EXERCISE INSTRUCTIONS:
Answer these from the text on Rastrick's fields and quarries:
(a) What year is on the front wall of the Baptist Church?
(b) By what year had the well in Well Close gone?
(c) On which map did the public footpath to Scar Edge and Lower Edge first appear?

The Baptist Church is dated 1890 on the front wall. It is one of only four remaining places of worship in Rastrick.
Although this part of Delf Close does not appear from the various maps to have been quarried, it has not been built on.
csq 67 SE126207
This is Well Close. The well was somewhere in the foreground (on the 1850 map) before this part of the field was quarried. By 1850 the central part of the field had been quarried, and by 1895 quarrying had affected all the western part of the field, and the well had gone. In 1910 there is a quarry towards the north-eastern corner, with a crane shown on the 1:2500 map, and on the 1934-48 map a corner of this had reached the eastern boundary of the field.
First, a view of Grantham from the footpath in Well Close. The footpath was diverted into Far Common when this corner of the field was quarried, and the diverted path was eventually fenced rather close to a wild rose bush. This problem has now been solved by a very generous relocation of the fence. The path then enters a small triangular enclosure, made in the period 1910-40, where the path tends to be overgrown by weeds such as nettles, which are encouraged by the dumping of garden waste.
Grantham; the pair of houses on the right was probably built by 1895, certainly by 1905. The second image is the view from Grantham westwards along Dewsbury Road.
csq 68 SE126208
The entrance to the field that was Five Acre Quarries. The end of a public footpath to Scar Edge and Lower Edge is to the left of the gate, and there is an electricity sub-station on the right. The footpath first appeared on the 1910 map, and is a diversion of a track from Grantham shown on the 1824 map.

MATERIAL PROVIDED:
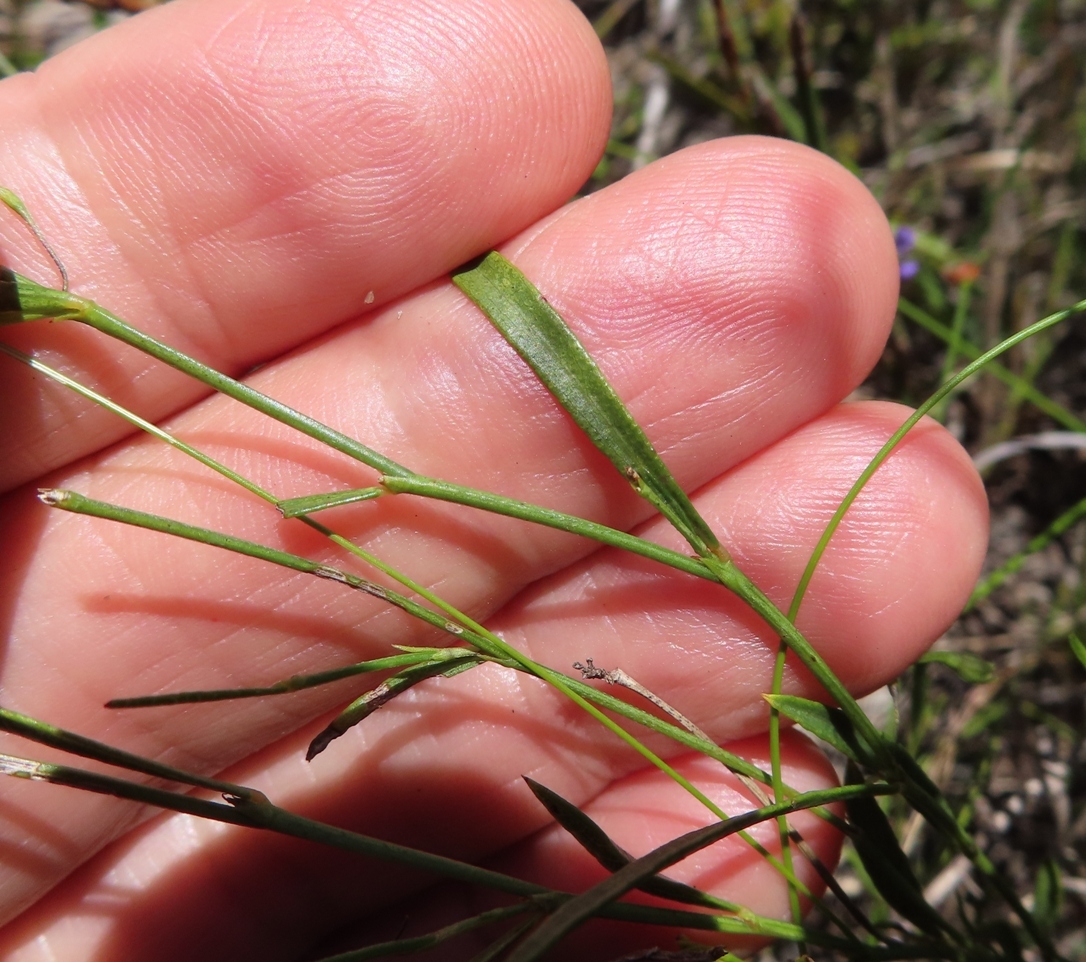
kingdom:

SOLUTION TO THE PROBLEM:
(a) 1890
(b) 1895
(c) The 1910 map